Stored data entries
[Start of Attachment]

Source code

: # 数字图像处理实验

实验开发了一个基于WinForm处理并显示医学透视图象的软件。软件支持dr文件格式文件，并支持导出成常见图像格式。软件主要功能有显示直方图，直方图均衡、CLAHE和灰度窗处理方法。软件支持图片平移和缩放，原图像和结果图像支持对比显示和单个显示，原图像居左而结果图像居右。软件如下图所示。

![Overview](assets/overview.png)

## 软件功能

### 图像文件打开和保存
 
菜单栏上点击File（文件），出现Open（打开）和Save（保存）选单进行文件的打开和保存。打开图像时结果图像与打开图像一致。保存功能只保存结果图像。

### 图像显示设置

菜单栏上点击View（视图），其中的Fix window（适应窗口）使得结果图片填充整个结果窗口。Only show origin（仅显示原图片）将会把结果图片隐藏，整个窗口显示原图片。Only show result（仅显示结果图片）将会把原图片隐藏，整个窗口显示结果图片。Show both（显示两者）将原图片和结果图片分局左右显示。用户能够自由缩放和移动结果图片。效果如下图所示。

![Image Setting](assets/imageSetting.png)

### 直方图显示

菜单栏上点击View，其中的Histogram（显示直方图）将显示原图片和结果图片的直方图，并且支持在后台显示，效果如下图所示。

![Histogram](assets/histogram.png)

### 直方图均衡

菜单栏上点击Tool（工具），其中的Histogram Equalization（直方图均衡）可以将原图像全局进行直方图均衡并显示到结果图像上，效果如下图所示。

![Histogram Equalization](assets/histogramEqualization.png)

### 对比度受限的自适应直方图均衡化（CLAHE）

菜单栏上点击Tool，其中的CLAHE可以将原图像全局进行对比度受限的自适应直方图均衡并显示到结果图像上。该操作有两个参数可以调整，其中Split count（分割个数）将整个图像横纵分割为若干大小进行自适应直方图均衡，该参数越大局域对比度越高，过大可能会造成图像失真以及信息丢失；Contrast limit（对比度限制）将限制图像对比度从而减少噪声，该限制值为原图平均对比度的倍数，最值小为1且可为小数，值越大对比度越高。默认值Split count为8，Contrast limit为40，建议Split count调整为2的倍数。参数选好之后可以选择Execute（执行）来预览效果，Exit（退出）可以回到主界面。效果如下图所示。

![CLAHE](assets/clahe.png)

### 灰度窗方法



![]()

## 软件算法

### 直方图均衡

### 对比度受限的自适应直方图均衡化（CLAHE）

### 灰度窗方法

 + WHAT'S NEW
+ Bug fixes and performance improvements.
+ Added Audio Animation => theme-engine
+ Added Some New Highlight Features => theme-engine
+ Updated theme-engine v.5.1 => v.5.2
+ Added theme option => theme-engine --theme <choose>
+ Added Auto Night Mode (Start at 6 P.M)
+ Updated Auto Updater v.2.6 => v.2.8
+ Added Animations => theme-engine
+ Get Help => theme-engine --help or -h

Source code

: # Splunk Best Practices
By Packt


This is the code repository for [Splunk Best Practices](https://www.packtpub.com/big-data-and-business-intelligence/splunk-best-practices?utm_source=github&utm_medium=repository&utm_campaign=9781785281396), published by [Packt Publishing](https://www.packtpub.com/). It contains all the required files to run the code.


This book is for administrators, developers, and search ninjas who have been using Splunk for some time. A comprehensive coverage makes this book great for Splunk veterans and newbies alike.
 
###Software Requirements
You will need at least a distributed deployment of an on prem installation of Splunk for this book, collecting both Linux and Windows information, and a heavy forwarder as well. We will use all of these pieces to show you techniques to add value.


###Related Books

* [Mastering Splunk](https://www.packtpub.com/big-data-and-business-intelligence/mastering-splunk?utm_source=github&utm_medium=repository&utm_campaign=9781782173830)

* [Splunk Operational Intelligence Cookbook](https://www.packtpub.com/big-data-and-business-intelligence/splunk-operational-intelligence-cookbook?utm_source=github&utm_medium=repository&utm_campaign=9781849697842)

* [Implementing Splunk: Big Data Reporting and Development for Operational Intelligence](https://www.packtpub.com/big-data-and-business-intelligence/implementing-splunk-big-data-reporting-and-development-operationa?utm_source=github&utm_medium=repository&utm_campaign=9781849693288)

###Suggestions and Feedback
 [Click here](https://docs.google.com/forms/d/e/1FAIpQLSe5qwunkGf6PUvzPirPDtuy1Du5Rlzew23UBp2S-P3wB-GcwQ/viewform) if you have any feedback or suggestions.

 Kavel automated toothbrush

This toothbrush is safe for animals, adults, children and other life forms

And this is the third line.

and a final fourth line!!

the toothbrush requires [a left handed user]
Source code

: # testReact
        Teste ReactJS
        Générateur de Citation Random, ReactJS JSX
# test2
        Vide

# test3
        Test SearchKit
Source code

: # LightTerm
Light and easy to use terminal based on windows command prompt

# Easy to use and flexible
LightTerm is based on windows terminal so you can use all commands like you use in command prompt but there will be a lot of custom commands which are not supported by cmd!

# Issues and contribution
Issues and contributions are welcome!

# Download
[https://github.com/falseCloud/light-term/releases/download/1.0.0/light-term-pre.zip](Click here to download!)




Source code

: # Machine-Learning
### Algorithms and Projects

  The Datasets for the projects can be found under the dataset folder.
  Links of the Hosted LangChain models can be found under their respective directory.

[End of Attachment]

The count, and nothing else: how many lines of the entries contain the word "will"?

2